» Your objective: Would you give again, exactly, the lines running from the line with "breached, the next" to the end of the data below, both included?

[Page images and extracted text]
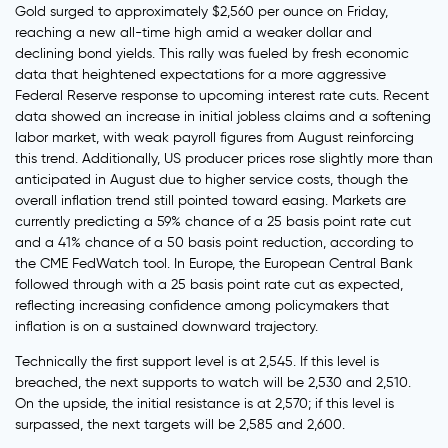
Gold surged to approximately $2,560 per ounce on Friday,
reaching a new all-time high amid a weaker dollar and
declining bond yields. This rally was fueled by fresh economic
data that heightened expectations for a more aggressive
Federal Reserve response to upcoming interest rate cuts. Recent
data showed an increase in initial jobless claims and a softening
labor market, with weak payroll figures from August reinforcing
this trend. Additionally, US producer prices rose slightly more than
anticipated in August due to higher service costs, though the
overall inflation trend still pointed toward easing. Markets are
currently predicting a 59% chance of a 25 basis point rate cut
and a 41% chance of a 50 basis point reduction, according to
the CME FedWatch tool. In Europe, the European Central Bank
followed through with a 25 basis point rate cut as expected,
reflecting increasing confidence among policymakers that
inflation is on a sustained downward trajectory.
Technically the first support level is at 2,545. If this level is
breached, the next supports to watch will be 2,530 and 2,510.
On the upside, the initial resistance is at 2,570; if this level is
surpassed, the next targets will be 2,585 and 2,600.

» Task response:
breached, the next supports to watch will be 2,530 and 2,510.
On the upside, the initial resistance is at 2,570; if this level is
surpassed, the next targets will be 2,585 and 2,600.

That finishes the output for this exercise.